Восьмая, самая большая группа людей, которая по своему огромному количеству относилась к другим, как 99 к 1 му, состояла из людей, не желавших ни мира, ни войны, ни наступательных движений, ни оборонительного лагеря ни при Дриссе, ни где бы то ни было, ни Барклая, ни государя, ни Пфуля, ни Бенигсена, но желающих только одного, и самого существенного: наибольших для себя выгод и удовольствий. В той мутной воде перекрещивающихся и перепутывающихся интриг, которые кишели при главной квартире государя, в весьма многом можно было успеть в таком, что немыслимо бы было в другое время.
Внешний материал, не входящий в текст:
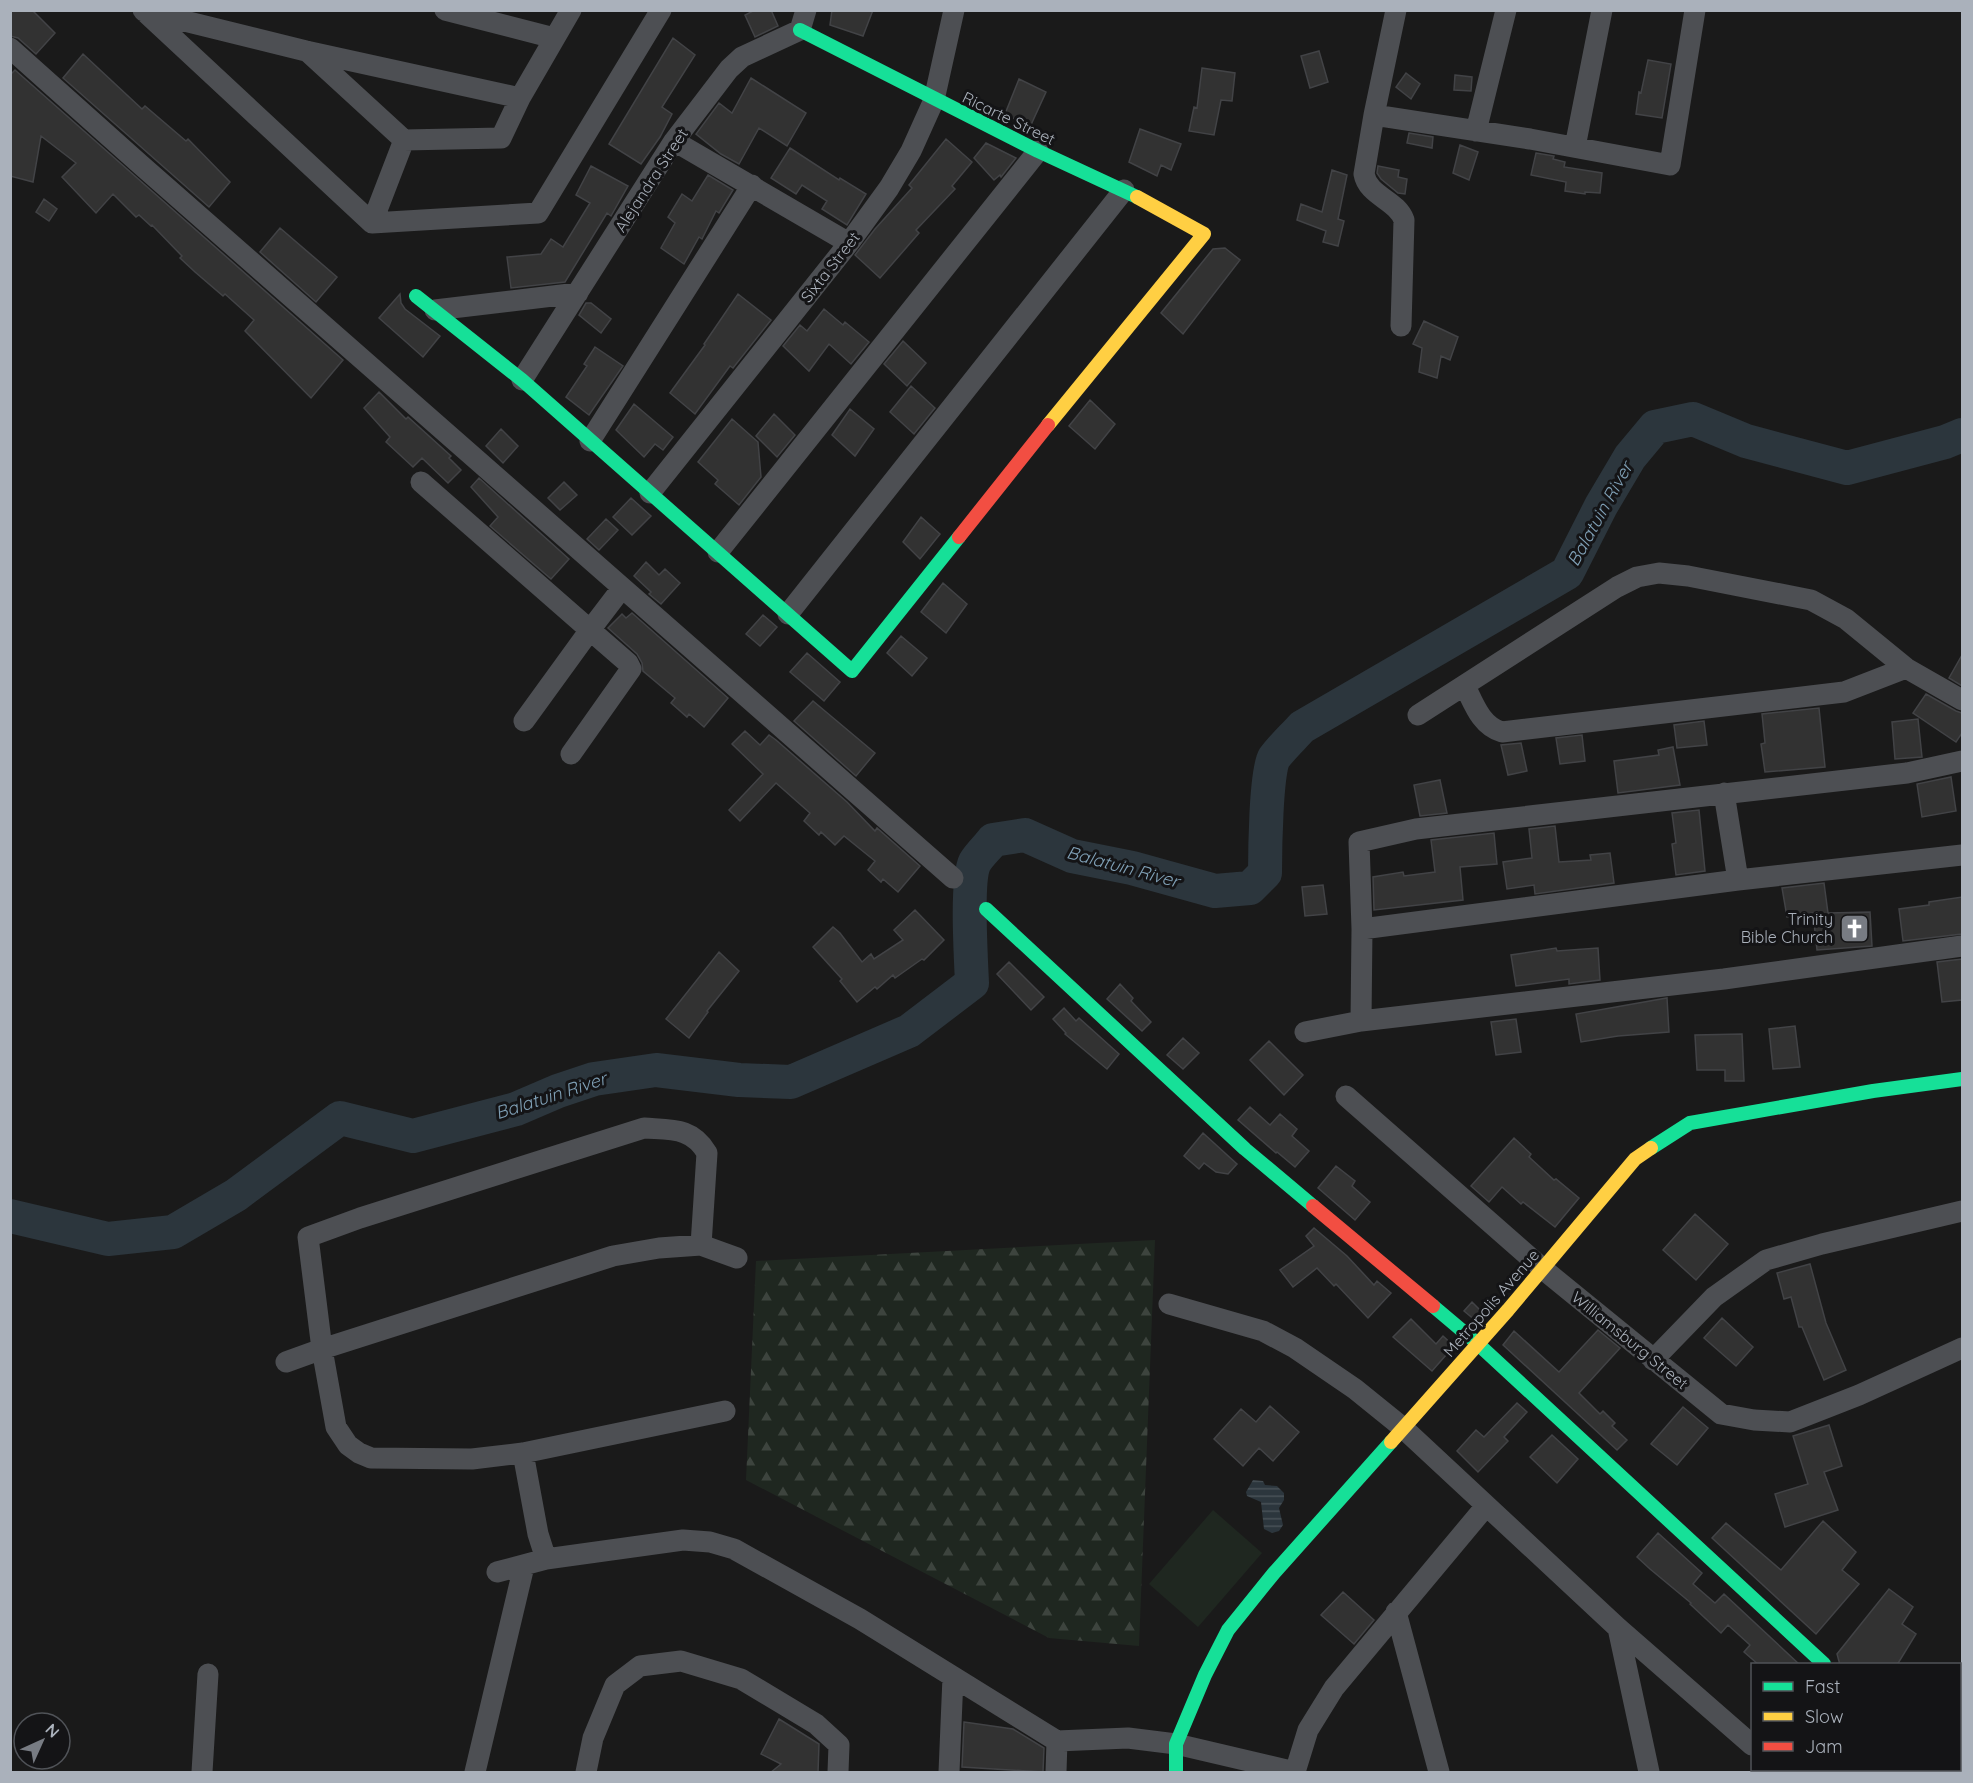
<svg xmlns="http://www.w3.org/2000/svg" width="1973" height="1783" viewBox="0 0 1973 1783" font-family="Quicksand,sans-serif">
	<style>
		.green { fill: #1f2720 }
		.forest { fill: url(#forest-firs) }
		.water { fill: url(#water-rules) }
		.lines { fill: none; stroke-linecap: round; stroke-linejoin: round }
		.river { stroke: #2c363d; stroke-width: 34 }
		.building { fill: #323232; stroke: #424346; stroke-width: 1.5 }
		.street { stroke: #4d4f53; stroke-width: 21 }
		.fast { stroke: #16e098; stroke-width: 14 }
		.slow { stroke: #ffcf43; stroke-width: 14 }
		.jam { stroke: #f24e42; stroke-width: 14 }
		.labels { text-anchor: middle; stroke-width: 6; stroke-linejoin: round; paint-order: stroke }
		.street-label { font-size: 16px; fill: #aab1bb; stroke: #141416 }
		.poi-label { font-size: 16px; fill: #aab1bb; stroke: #141416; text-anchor: end }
		.water-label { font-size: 18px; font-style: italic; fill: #80a1b7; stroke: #141416 }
	</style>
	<defs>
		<pattern id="forest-firs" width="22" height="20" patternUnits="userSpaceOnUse" patternTransform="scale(1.5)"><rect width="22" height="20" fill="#1f2720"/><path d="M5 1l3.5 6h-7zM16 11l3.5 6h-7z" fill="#3d443e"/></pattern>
		<pattern id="water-rules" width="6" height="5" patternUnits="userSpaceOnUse" patternTransform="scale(1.5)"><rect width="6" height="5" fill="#2c363d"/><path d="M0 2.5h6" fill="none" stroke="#485157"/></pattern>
	</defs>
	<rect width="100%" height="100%" fill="#1a1a1a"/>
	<!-- green -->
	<path class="green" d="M1213,1510L1262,1553L1198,1627L1149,1584Z"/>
	<!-- forest -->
	<path class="forest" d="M1155,1240L1139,1646L1049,1638L746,1480L756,1261Z"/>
	<!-- water -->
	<path class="water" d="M1253,1480L1263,1481L1265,1485L1277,1486L1284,1493V1500L1279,1508L1283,1525L1279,1531L1272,1533L1264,1529L1261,1502L1247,1496L1246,1492Z"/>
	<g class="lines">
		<!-- river -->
		<path class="river" d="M10,1216L108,1239L173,1232L236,1195L340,1118L413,1136L516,1109L558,1091L594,1079L656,1070L739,1080L791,1082L909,1031L972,983C971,960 966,879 975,862C980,854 988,847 993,840L1025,835L1072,856L1132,868L1215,891L1250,888L1265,873C1265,854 1266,770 1274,758C1282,747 1293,737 1302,727L1567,573L1601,506L1630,457L1655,427L1693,419L1746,441L1847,468L1945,442L1962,435"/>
	</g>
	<!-- building -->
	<path class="building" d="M10,10H32L55,33L36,54L18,38L10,36Z
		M755,10H771L778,26L755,37L745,15Z
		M832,10H873L863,36L830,25Z
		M673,38L695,55L662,107L672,114L660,137L641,164L609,144Z
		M1319,51L1328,82L1310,88L1301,56Z
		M83,54L142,109L145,106L186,141L188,139L230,182L209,207L63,78Z
		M1648,60L1671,64L1662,118L1636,114L1639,92L1641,93Z
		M1202,68L1235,73L1232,101L1221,100L1214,135L1189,131L1194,107L1197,108Z
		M15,70L343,360L311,398L245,331L254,320L225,294L223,296L195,272L180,258L182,256L152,225L151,226L139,215L136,217L113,194L96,213L62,177L76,163L41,136L33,182L10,176V75Z
		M1406,73L1420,84L1411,99L1396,87Z
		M1455,75L1472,77L1471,91L1454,90Z
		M751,78L806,113L787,146L759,128L739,164L721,154L696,134L719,103L732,113Z
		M1019,79L1046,92L1030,127L1005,114Z
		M1140,129L1181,144L1171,170L1161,165L1157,176L1129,162Z
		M1409,133L1433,137L1432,148L1407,143Z
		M946,139L972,162L952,186L955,189L916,230L919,233L880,278L855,255L875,229L912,188L909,185Z
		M986,143L1016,158L1001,177L1000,175L994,180L974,158Z
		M1460,145L1478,152L1469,180L1453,173Z
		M790,148L839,180L840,178L866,194L847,225L822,209L827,201L802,185L796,194L771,178Z
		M1536,153L1554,156L1553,159L1565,162L1564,167L1602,173L1600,193L1585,192V194L1565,191L1566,182L1531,175Z
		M591,166L628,186L611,216L607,213L565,282L511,288L507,257L541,254L551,239L563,247L590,203L576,195Z
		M1378,166L1399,170L1398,177L1407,179L1405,194L1398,193L1381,179L1377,173Z
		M1332,170L1347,175L1338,219L1344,221L1338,246L1323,242L1326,231L1297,220L1301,204L1322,212Z
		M708,175L733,190L719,213L716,211L702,239L699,237L684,264L661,248L675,223L668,217L682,194L692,201Z
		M44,199L57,209L49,221L36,212Z
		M280,228L337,277L316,302L260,252Z
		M1225,248L1240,260L1183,334L1161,313L1213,249Z
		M400,294L401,303L405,309L440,336L423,357L379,318Z
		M738,294L771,320L733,368L730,366L695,414L670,393L705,345L704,344Z
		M586,303H591L611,319L601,333L579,315Z
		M824,309L843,325L845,322L869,342L851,364L829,344L809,371L783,346L800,325L807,331Z
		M1424,321L1458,337L1450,360L1441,356L1437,378L1419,372L1422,348L1413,344Z
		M903,341L926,363L907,386L884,364Z
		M595,347L623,366L589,415L566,397L587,366L584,364Z
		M911,386L935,408L914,434L890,412Z
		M379,392L406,419L408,417L451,456L449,458L461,470L448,483L422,458L413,467L386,442L390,437L364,408Z
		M1090,400L1115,424L1095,449L1069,426Z
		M634,404L673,437L663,450L655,444L644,457L616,430Z
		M850,409L874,429L855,456L832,435Z
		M774,414L795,435L777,457L756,436Z
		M732,419L758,442L761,477L739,505L715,484L718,480L698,462Z
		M501,429L518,446L503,463L486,446Z
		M479,478L569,559L551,579L490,526L498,517L471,487Z
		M564,482L577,495L560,510L548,498Z
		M631,498L651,516L632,535L613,517Z
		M921,517L940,534L920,559L903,542Z
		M606,519L618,530L599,550L587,539Z
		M646,562L659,575L665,569L680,583L661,604L649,594L651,592L634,576Z
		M943,583L967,604L946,633L921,612Z
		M632,613L728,698L704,727L689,714L687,717L671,703L675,698L643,671L642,663L637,654L608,628L622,614L626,618Z
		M763,615L777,627L760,646L746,634Z
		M901,636L927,658L912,676L887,653Z
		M807,653L840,682L824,701L790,672Z
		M1962,655V686L1949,678Z
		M1926,694L1956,711L1962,713V733L1956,742L1913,713Z
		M813,701L875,753L856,776L794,721Z
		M1819,708L1825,767L1765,772L1761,744L1765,743L1762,714Z
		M1918,719L1922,757L1895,759L1892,722Z
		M1704,721L1707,745L1677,748L1674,725Z
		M745,731L760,745L769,735L776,740L847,802L875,831L877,828L920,866L898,892L883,879L881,882L868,870L875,861L844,836L835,845L821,832L819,835L804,821L810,813L776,783L740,821L729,810L763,774L732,744Z
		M1582,735L1585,761L1560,764L1556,738Z
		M1521,743L1527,771L1508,775L1501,745Z
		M1673,747L1680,785L1618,793L1614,761L1659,755L1658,750Z
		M1951,777L1956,811L1922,817L1917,784Z
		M1440,780L1447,813L1420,816L1414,785Z
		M1699,810L1705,871L1676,875L1672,844L1676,843L1672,813Z
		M1555,826L1559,862L1591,860L1590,855L1610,853L1614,883L1535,894L1534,885L1507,889L1503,862L1532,858L1529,829Z
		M1494,833L1497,864L1460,867L1463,900L1374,910L1373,877L1403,872L1404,876L1435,872L1431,840Z
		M1824,883L1828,913L1870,912L1872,946L1817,950L1813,913L1787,917L1782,888Z
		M1323,885L1327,914L1305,916L1302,887Z
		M1962,897V934L1903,941L1899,909L1929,905V902Z
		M915,910L944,940L924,960L922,959L895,978L893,975L877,989L875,987L857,1002L840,981L842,979L813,947L833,927L840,933L862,962L871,954L874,959L903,940L894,930Z
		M1556,948L1557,951L1598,948L1600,980L1569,984V979L1516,986L1511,955Z
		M719,952L739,971L707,1011L708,1012L689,1038L666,1019Z
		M1962,959V1000L1942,1002L1937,962Z
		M1009,962L1044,997L1031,1010L997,974Z
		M1120,984L1133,998L1131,1001L1151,1022L1142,1031L1107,999Z
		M1667,998L1669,1032L1618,1036L1581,1042L1576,1014Z
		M1064,1008L1076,1021L1079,1018L1119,1054L1107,1069L1065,1034L1066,1033L1053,1019Z
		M1516,1019L1521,1052L1496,1055L1491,1022Z
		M1795,1026L1800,1067L1773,1069L1769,1029Z
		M1742,1034L1744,1081H1725V1070H1697L1695,1035Z
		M1183,1038L1199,1053L1183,1069L1167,1055Z
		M1269,1041L1303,1075L1284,1095L1250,1060Z
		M1250,1107L1270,1125L1280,1114L1297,1129L1292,1136L1309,1151L1295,1167L1277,1152L1276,1153L1238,1120Z
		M1203,1133L1237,1164L1228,1174L1216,1172L1204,1163L1199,1169L1184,1156Z
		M1514,1138L1531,1154L1529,1157L1554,1180L1556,1179L1579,1198L1555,1227L1523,1202L1521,1204L1502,1187L1489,1202L1471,1186Z
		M1336,1166L1355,1181L1352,1186L1370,1202L1355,1220L1318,1188Z
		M1695,1214L1728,1244L1696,1280L1663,1250Z
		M1314,1228L1347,1256L1374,1285L1377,1281L1391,1293L1368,1318L1336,1284L1334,1286L1317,1268L1293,1287L1280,1270L1314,1246L1306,1236Z
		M1810,1264L1826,1323L1846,1370L1824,1380L1802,1327H1799L1791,1297L1784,1299L1777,1273Z
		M1472,1302L1483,1313L1476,1321L1464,1311Z
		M1722,1318L1753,1347L1736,1366L1704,1338Z
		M1411,1319L1436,1344L1443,1336L1454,1346L1432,1371L1393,1337Z
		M1598,1330L1620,1348L1579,1393L1600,1414L1603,1411L1615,1423L1612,1426L1627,1440L1617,1450L1503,1345L1514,1331L1559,1372Z
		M1517,1403L1527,1412L1504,1437L1508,1441L1478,1472L1457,1451L1476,1430L1484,1437Z
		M1270,1406L1299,1432L1273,1461L1259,1448L1243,1466L1214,1439L1241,1409L1256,1422Z
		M1683,1407L1708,1428L1677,1465L1651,1444Z
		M1829,1425L1842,1466L1824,1472L1838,1510L1785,1527L1775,1494L1808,1484L1793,1436Z
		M1552,1435L1578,1459L1557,1483L1530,1457Z
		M1823,1521L1856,1552L1842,1570L1859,1584L1816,1634L1712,1538L1726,1523L1781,1570Z
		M1658,1533L1702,1573L1693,1584L1715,1603L1724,1594L1800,1665H1759L1744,1652L1750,1645L1728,1625L1721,1633L1690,1604L1691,1603L1650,1569L1637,1557Z
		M1889,1589L1913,1607L1902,1624L1916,1634L1897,1665H1840L1837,1654Z
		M1343,1592L1374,1620L1354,1644L1321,1615Z
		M779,1719L819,1744L818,1773H770L781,1764L761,1754Z
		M964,1722L1013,1729L1044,1748L1043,1772L962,1767Z"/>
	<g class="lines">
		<!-- street -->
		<path class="street" d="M143,10L372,223L538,213L661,10
			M445,10L554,38
			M1396,10L1374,115L1364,174C1368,196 1397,200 1404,220L1401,326
			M144,11L306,51L520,98
			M10,48L141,165L953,878
			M307,51L404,140L501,138L520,98L571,10
			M1374,115L1530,139L1670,165L1695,10
			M1476,131L1506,10
			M674,141L849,243
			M1575,147L1602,10
			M372,223L404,140
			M435,310L578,293
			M522,380L674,141L729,69L742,57L800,30L806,10
			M590,441L752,185
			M421,482L590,630L622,588
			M650,493L849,243L889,188L911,151L934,100L954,10
			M718,552L1038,151
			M788,614L1124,190
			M1465,686C1474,704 1481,726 1502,732L1844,692L1906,668
			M1418,715L1617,587L1637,577L1659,573L1688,576L1811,600L1846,619L1906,668L1962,700
			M524,721L590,630L628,663L631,669L571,754
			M1724,793L1738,880
			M1362,929L1738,880L1962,855
			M1361,1021L1362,929L1359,842L1416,829L1907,773L1962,761
			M1305,1032L1361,1021L1724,979L1962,946
			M1346,1096L1543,1269L1721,1414L1754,1420L1790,1422L1859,1395L1962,1348
			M701,1245L707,1153C692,1127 671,1130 644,1128L360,1218L308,1237L322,1349L336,1427L348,1445L359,1453L371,1458L472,1459L523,1453L725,1411
			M1169,1304L1263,1331L1295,1348L1355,1389L1402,1427L1618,1628L1752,1745
			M1653,1360L1714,1297L1766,1260L1822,1244L1962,1211
			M286,1362L322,1349L613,1256L659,1248L701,1245L737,1258
			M523,1453L538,1534L546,1559
			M497,1572L546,1559L683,1540L710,1542L734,1549L860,1619L1057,1741L1128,1738L1176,1744L1295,1772
			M1396,1612L1439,1772
			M1618,1628L1649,1772
			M1781,1770L1784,1772
			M1937,1770L1940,1772
			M202,1772L208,1674
			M475,1772L524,1566
			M586,1772L593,1738L615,1685L640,1666L681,1661L741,1679L816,1724L839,1745L838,1772
			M949,1772L953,1677
			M1056,1772L1057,1741
			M1295,1772L1308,1730L1334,1688L1486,1506"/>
		<!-- fast -->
		<path class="fast" d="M800,30L1038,151L1137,197
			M416,296L522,380L852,671L959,537
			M986,909L1245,1149L1313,1206
			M1651,1148L1690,1123L1873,1091L1962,1079
			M1433,1306L1478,1344L1824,1664
			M1176,1772V1744L1205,1675L1228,1630L1274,1573L1391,1442"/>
		<!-- slow -->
		<path class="slow" d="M1048,425L1204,234L1137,197
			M1391,1442L1508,1310L1635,1159L1651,1148"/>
		<!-- jam -->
		<path class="jam" d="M959,537L1048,425
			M1313,1206L1433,1306"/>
	</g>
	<!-- icons -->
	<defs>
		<symbol id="church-square" viewBox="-11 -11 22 22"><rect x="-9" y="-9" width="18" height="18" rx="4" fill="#787c83" stroke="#141416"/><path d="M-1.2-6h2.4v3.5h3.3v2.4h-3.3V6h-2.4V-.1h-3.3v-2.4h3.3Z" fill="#fff"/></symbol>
	</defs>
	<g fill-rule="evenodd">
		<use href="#church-square" x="1838" y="912" width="33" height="33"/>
	</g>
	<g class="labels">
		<!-- street labels -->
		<g class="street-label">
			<text transform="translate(1009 118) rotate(26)" y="6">Ricarte Street</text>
			<text transform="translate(651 180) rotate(-57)" y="6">Alejandra Street</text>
			<text transform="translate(830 267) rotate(-52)" y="6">Sixta Street</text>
			<text transform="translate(1491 1303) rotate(-49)" y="6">Metropolis Avenue</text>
			<text transform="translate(1630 1340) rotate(39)" y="6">Williamsburg Street</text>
		</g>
		<!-- poi labels -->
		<g class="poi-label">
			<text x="1833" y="925">Trinity<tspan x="1833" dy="18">Bible Church</tspan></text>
		</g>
		<!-- water labels -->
		<g class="water-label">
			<text transform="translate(1600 514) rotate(-61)" y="6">Balatuin River</text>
			<text transform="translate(1123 867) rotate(15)" y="6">Balatuin River</text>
			<text transform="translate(551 1096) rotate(-18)" y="6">Balatuin River</text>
		</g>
	</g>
	<!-- border -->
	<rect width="1973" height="1783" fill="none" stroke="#aab1bb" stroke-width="24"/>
	<!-- legend -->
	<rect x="1751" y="1663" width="210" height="108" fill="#141416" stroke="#505358" stroke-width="1.5"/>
	<rect x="1763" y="1682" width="30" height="9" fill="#16e098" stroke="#505358" stroke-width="1.5"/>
	<text x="1805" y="1693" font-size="18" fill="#aab1bb">Fast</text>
	<rect x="1763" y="1712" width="30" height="9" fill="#ffcf43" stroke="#505358" stroke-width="1.5"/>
	<text x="1805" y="1723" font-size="18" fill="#aab1bb">Slow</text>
	<rect x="1763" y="1742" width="30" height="9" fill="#f24e42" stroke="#505358" stroke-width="1.5"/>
	<text x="1805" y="1753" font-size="18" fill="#aab1bb">Jam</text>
	<!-- north arrow -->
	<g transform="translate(42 1741) rotate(45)"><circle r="28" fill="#141416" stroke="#505358" stroke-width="1.5"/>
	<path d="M0-4.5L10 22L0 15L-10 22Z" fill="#787c83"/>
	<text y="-9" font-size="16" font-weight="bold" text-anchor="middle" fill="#aab1bb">N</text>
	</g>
</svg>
Один, не желая только потерять своего выгодного положения, нынче соглашался с Пфулем, завтра с противником его, послезавтра утверждал, что не имеет никакого мнения об известном предмете, только для того, чтобы избежать ответственности и угодить государю. Другой, желающий приобрести выгоды, обращал на себя внимание государя, громко крича то самое, на что намекнул государь накануне, спорил и кричал в совете, ударяя себя в грудь и вызывая несоглашающихся на дуэль и тем показывая, что он готов быть жертвою общей пользы. Третий просто выпрашивал себе, между двух советов и в отсутствие врагов, единовременное пособие за свою верную службу, зная, что теперь некогда будет отказать ему. Четвертый нечаянно все попадался на глаза государю, отягченный работой. Пятый, для того чтобы достигнуть давно желанной цели – обеда у государя, ожесточенно доказывал правоту или неправоту вновь выступившего мнения и для этого приводил более или менее сильные и справедливые доказательства.